Retype the records below from their first line through the line holding "Nội thất A 45 S", including both ends and no pictures.

========

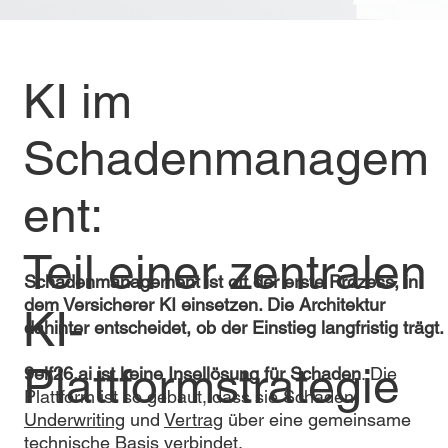
KI im
Schadenmanagem
ent:
Teil einer zentralen
Schadenmanagement ist oft der erste Prozess, in
dem Versicherer KI einsetzen. Die Architektur
KI-
dahinter entscheidet, ob der Einstieg langfristig trägt.
Plattformstrategie
9elf26.ai ist keine Insellösung für Schaden
. Die
Plattform ist so gebaut, dass sie Schaden,
Underwriting
und
Vertrag
über eine gemeinsame
technische Basis verbindet.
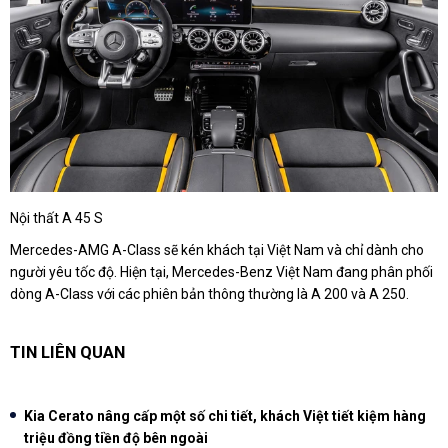
Nội thất A 45 S
Mercedes-AMG A-Class sẽ kén khách tại Việt Nam và chỉ dành cho
người yêu tốc độ. Hiện tại, Mercedes-Benz Việt Nam đang phân phối
dòng A-Class với các phiên bản thông thường là A 200 và A 250.
TIN LIÊN QUAN
Kia Cerato nâng cấp một số chi tiết, khách Việt tiết kiệm hàng
triệu đồng tiền độ bên ngoài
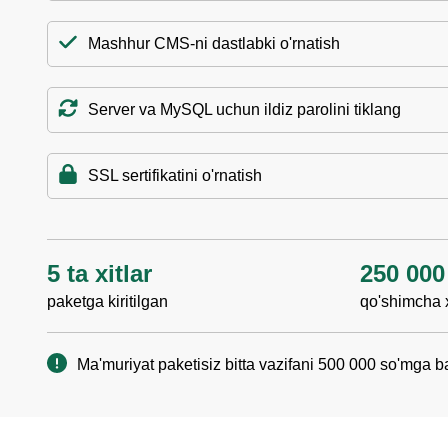
Mashhur CMS-ni dastlabki o'rnatish
Server va MySQL uchun ildiz parolini tiklang
SSL sertifikatini o'rnatish
5 ta xitlar
250 000
paketga kiritilgan
qo'shimcha x
Ma'muriyat paketisiz bitta vazifani 500 000 so'mga b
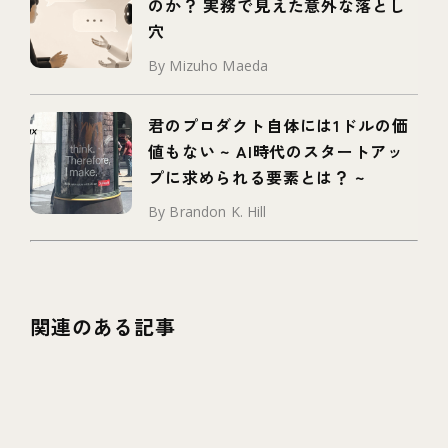
のか？ 実務で見えた意外な落とし
穴
By Mizuho Maeda
君のプロダクト自体には1ドルの価
値もない ~ AI時代のスタートアッ
プに求められる要素とは？ ~
By Brandon K. Hill
関連のある記事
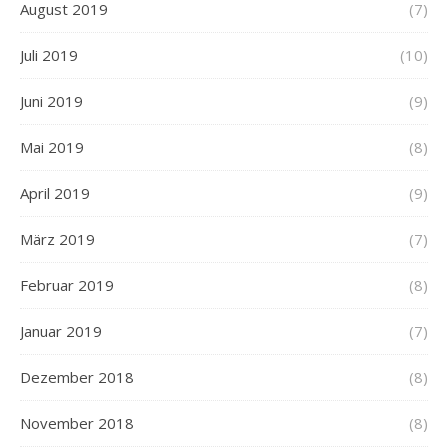
August 2019
(7)
Juli 2019
(10)
Juni 2019
(9)
Mai 2019
(8)
April 2019
(9)
März 2019
(7)
Februar 2019
(8)
Januar 2019
(7)
Dezember 2018
(8)
November 2018
(8)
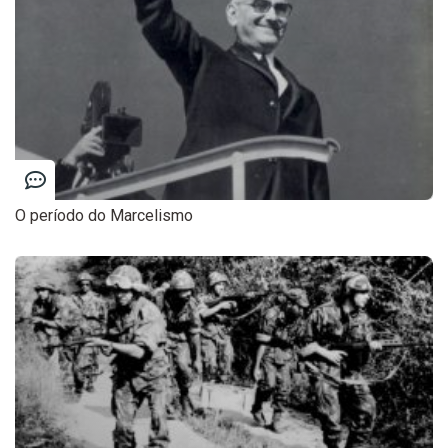
O período do Marcelismo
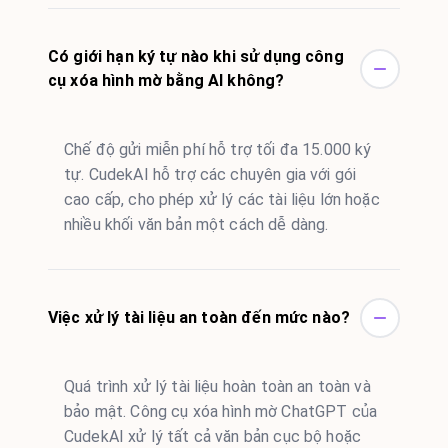
Có giới hạn ký tự nào khi sử dụng công
cụ xóa hình mờ bằng AI không?
Chế độ gửi miễn phí hỗ trợ tối đa 15.000 ký
tự. CudekAI hỗ trợ các chuyên gia với gói
cao cấp, cho phép xử lý các tài liệu lớn hoặc
nhiều khối văn bản một cách dễ dàng.
Việc xử lý tài liệu an toàn đến mức nào?
Quá trình xử lý tài liệu hoàn toàn an toàn và
bảo mật. Công cụ xóa hình mờ ChatGPT của
CudekAI xử lý tất cả văn bản cục bộ hoặc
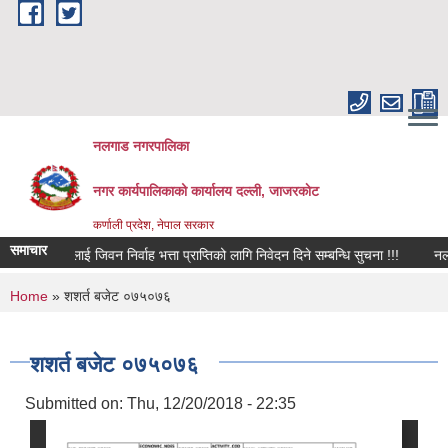
Skip to main content
नलगाड नगरपालिका
नगर कार्यपालिकाको कार्यालय दल्ली, जाजरकाेट
कर्णाली प्रदेश, नेपाल सरकार
समाचार
्तिहरुलाई जिवन निर्वाह भत्ता प्राप्तिको लागि निवेदन दिने सम्बन्धि सुचना !!!
नलगाड नगर
You are here
Home
» शशर्त बजेट ०७५०७६
शशर्त बजेट ०७५०७६
Submitted on:
Thu, 12/20/2018 - 22:35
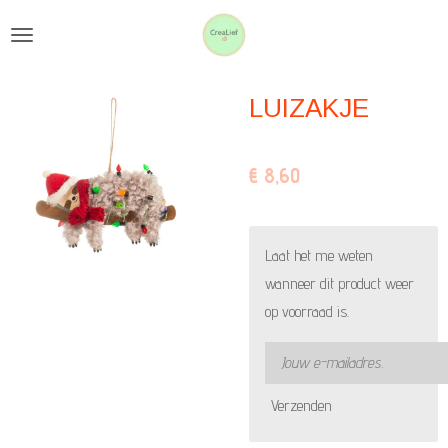
Ga
direct
naar
LUIZAKJE
de
hoofdinhoud
€ 8,60
Laat het me weten
wanneer dit product weer
op voorraad is.
Verzenden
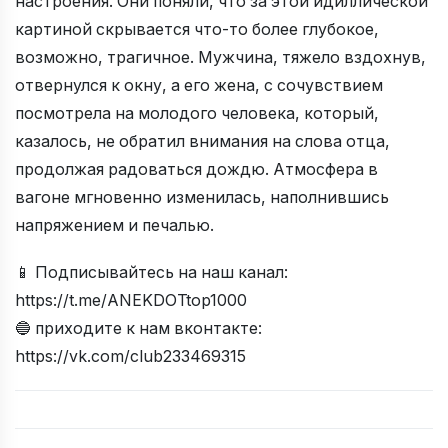
настроения. Они поняли, что за этой идиллической
картиной скрывается что-то более глубокое,
возможно, трагичное. Мужчина, тяжело вздохнув,
отвернулся к окну, а его жена, с сочувствием
посмотрела на молодого человека, который,
казалось, не обратил внимания на слова отца,
продолжая радоваться дождю. Атмосфера в
вагоне мгновенно изменилась, наполнившись
напряжением и печалью.
📱 Подписывайтесь на наш канал:
https://t.me/ANEKDOTtop1000
🔵 приходите к нам вконтакте:
https://vk.com/club233469315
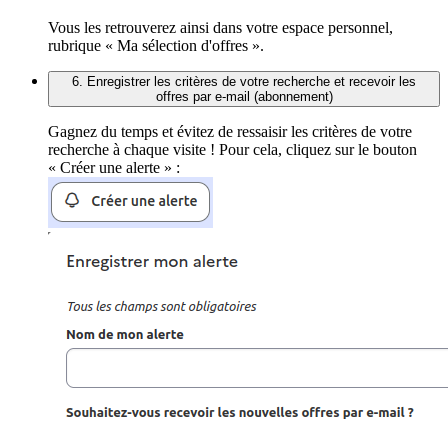
Vous les retrouverez ainsi dans votre espace personnel,
rubrique « Ma sélection d'offres ».
6. Enregistrer les critères de votre recherche et recevoir les
offres par e-mail (abonnement)
Gagnez du temps et évitez de ressaisir les critères de votre
recherche à chaque visite ! Pour cela, cliquez sur le bouton
« Créer une alerte » :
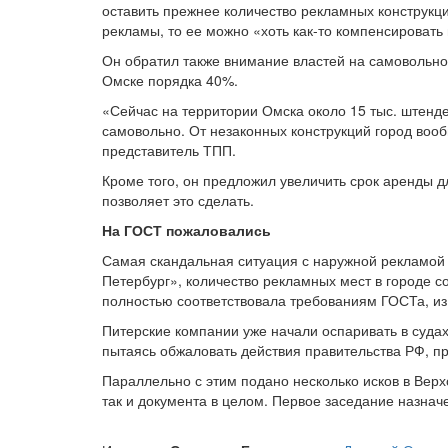
оставить прежнее количество рекламных конструкци
рекламы, то ее можно «хоть как-то компенсировать 
Он обратил также внимание властей на самовольно 
Омске порядка 40%.
«Сейчас на территории Омска около 15 тыс. штенде
самовольно. От незаконных конструкций город вооб
представитель ТПП.
Кроме того, он предложил увеличить срок аренды 
позволяет это сделать.
На ГОСТ пожаловались
Самая скандальная ситуация с наружной рекламой 
Петербург», количество рекламных мест в городе с
полностью соответствовала требованиям ГОСТа, из 
Питерские компании уже начали оспаривать в судах
пытаясь обжаловать действия правительства РФ, 
Параллельно с этим подано несколько исков в Вер
так и документа в целом. Первое заседание назначе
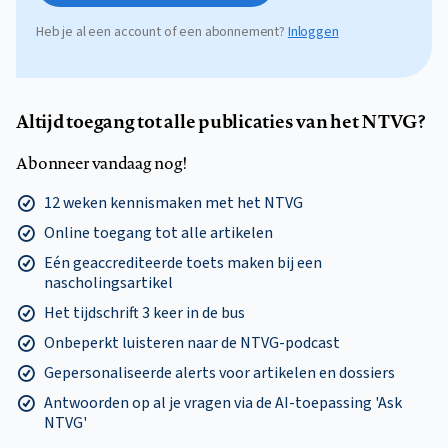
Heb je al een account of een abonnement?
Inloggen
Altijd toegang tot alle publicaties van het NTVG?
Abonneer vandaag nog!
12 weken kennismaken met het NTVG
Online toegang tot alle artikelen
Eén geaccrediteerde toets maken bij een
nascholingsartikel
Het tijdschrift 3 keer in de bus
Onbeperkt luisteren naar de NTVG-podcast
Gepersonaliseerde alerts voor artikelen en dossiers
Antwoorden op al je vragen via de AI-toepassing 'Ask
NTVG'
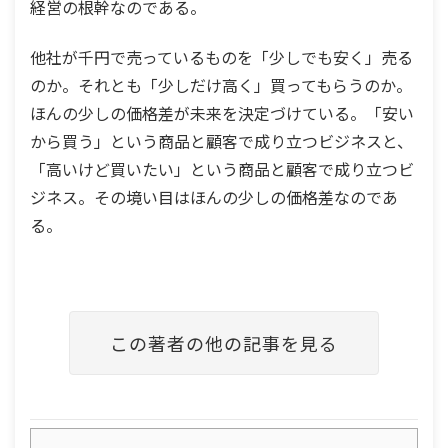
経営の根幹なのである。
他社が千円で売っているものを「少しでも安く」売る
のか。それとも「少しだけ高く」買ってもらうのか。
ほんの少しの価格差が未来を決定づけている。「安い
から買う」という商品と顧客で成り立つビジネスと、
「高いけど買いたい」という商品と顧客で成り立つビ
ジネス。その境い目はほんの少しの価格差なのであ
る。
この著者の他の記事を見る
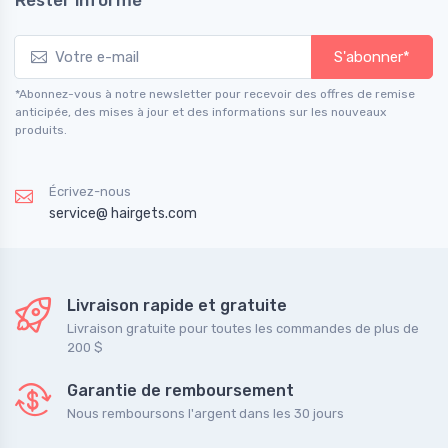
S'abonner*
*Abonnez-vous à notre newsletter pour recevoir des offres de remise
anticipée, des mises à jour et des informations sur les nouveaux
produits.
Écrivez-nous
service@ hairgets.com
Livraison rapide et gratuite
Livraison gratuite pour toutes les commandes de plus de
200 $
Garantie de remboursement
Nous remboursons l'argent dans les 30 jours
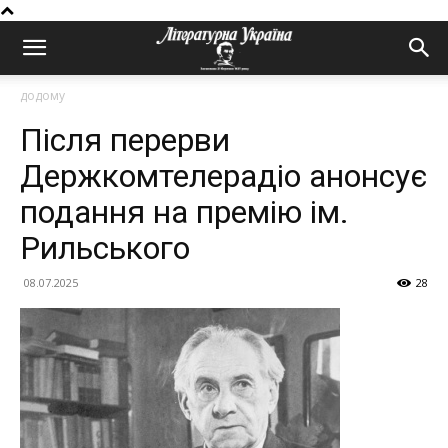
додому
Після перерви
Держкомтелерадіо анонсує
подання на премію ім.
Рильського
08.07.2025
28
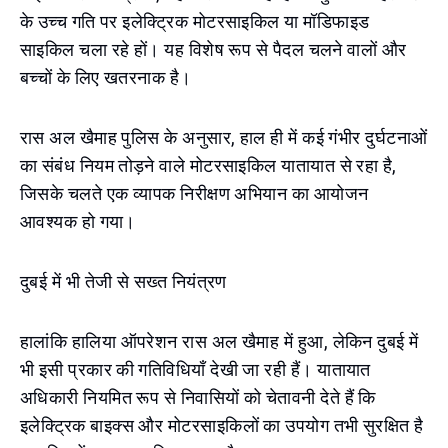
के उच्च गति पर इलेक्ट्रिक मोटरसाइकिल या मॉडिफाइड
साइकिल चला रहे हों। यह विशेष रूप से पैदल चलने वालों और
बच्चों के लिए खतरनाक है।
रास अल खैमाह पुलिस के अनुसार, हाल ही में कई गंभीर दुर्घटनाओं
का संबंध नियम तोड़ने वाले मोटरसाइकिल यातायात से रहा है,
जिसके चलते एक व्यापक निरीक्षण अभियान का आयोजन
आवश्यक हो गया।
दुबई में भी तेजी से सख्त नियंत्रण
हालांकि हालिया ऑपरेशन रास अल खैमाह में हुआ, लेकिन दुबई में
भी इसी प्रकार की गतिविधियाँ देखी जा रही हैं। यातायात
अधिकारी नियमित रूप से निवासियों को चेतावनी देते हैं कि
इलेक्ट्रिक बाइक्स और मोटरसाइकिलों का उपयोग तभी सुरक्षित है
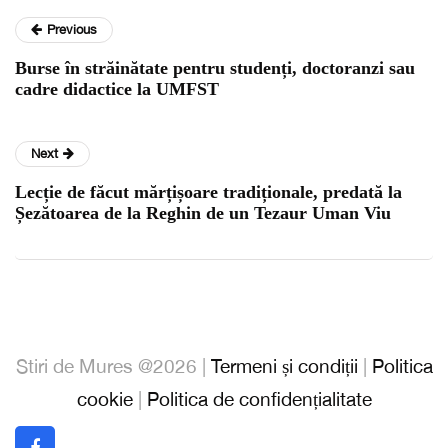
Previous
Burse în străinătate pentru studenți, doctoranzi sau
cadre didactice la UMFST
Next
Lecție de făcut mărțișoare tradiționale, predată la
Șezătoarea de la Reghin de un Tezaur Uman Viu
Stiri de Mures @2026 |
Termeni și condiții
|
Politica
cookie
|
Politica de confidențialitate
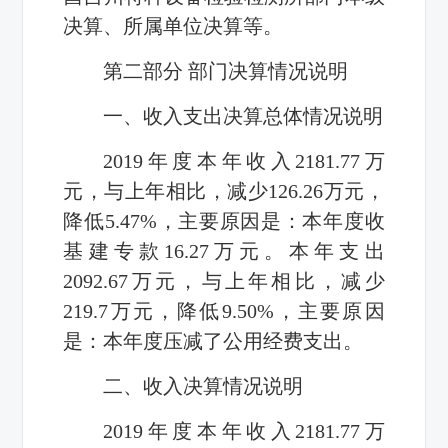
决算、所属单位决算等。
第二部分 部门决算情况说明
一、收入支出决算总体情况说明
2019
年度本年收入
2181.77
万
元，与上年相比，减少126.26万元，
降低5.47%，主要原因是：本年度收
基建专款
16.27
万元。本年支出
2092.67
万元，与上年相比，减少
219.7
万元，降低
9.50%
，主要原因
是：本年度压减了公用经费支出。
二、收入决算情况说明
2019
年度本年收入
2181.77
万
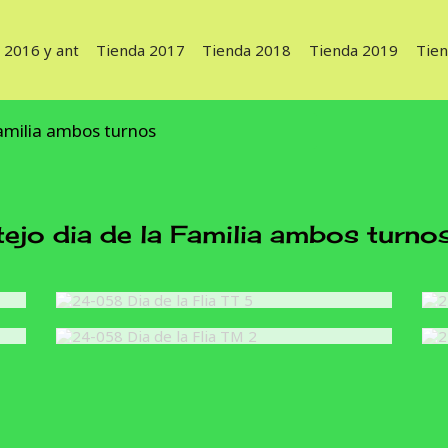
 2016 y ant
Tienda 2017
Tienda 2018
Tienda 2019
Tie
familia ambos turnos
o dia de la Familia ambos turno
6
24-058 Dia de la Flia TT 5
3
24-058 Dia de la Flia TM 2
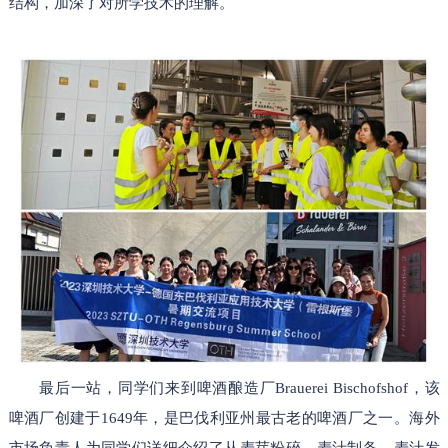
结构，加深了对所学技术的理解。
最后一站，同学们来到啤酒酿造厂Brauerei Bischofshof，该
啤酒厂创建于1649年，是巴伐利亚州最古老的啤酒厂之一。海外
市场负责人为同学们详细介绍了从麦芽粉碎、麦汁制备、麦汁发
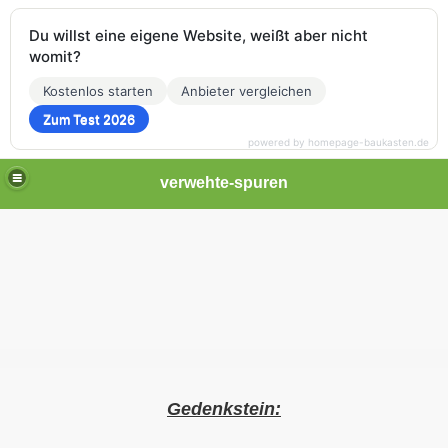
Du willst eine eigene Website, weißt aber nicht
womit?
Kostenlos starten
Anbieter vergleichen
Zum Test 2026
powered by homepage-baukasten.de
verwehte-spuren
Gedenkstein:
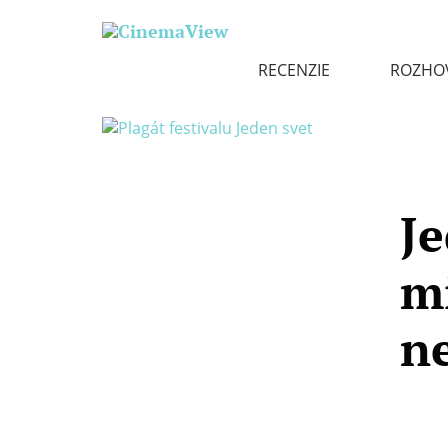
RECENZIE
ROZHO
J
mi
n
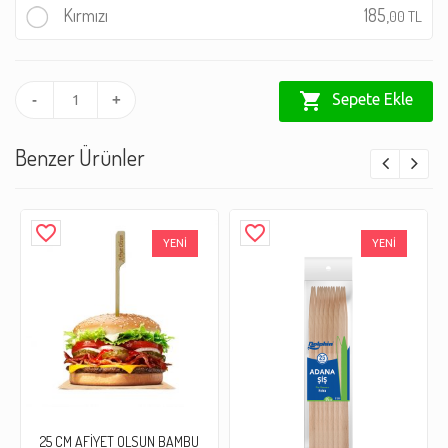
Kırmızı
185,
00 TL
shopping_cart
Sepete Ekle
-
+
Benzer Ürünler
favorite_border
favorite_border
YENİ
YENİ
25 CM AFİYET OLSUN BAMBU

========

▶ _FINAL ANSWER_
KI im
Schadenmanagem
ent:
Teil einer zentralen
Schadenmanagement ist oft der erste Prozess, in
dem Versicherer KI einsetzen. Die Architektur
KI-
dahinter entscheidet, ob der Einstieg langfristig trägt.
Plattformstrategie
9elf26.ai ist keine Insellösung für Schaden
. Die
Plattform ist so gebaut, dass sie Schaden,
Underwriting
und
Vertrag
über eine gemeinsame
technische Basis verbindet.
Nội thất A 45 S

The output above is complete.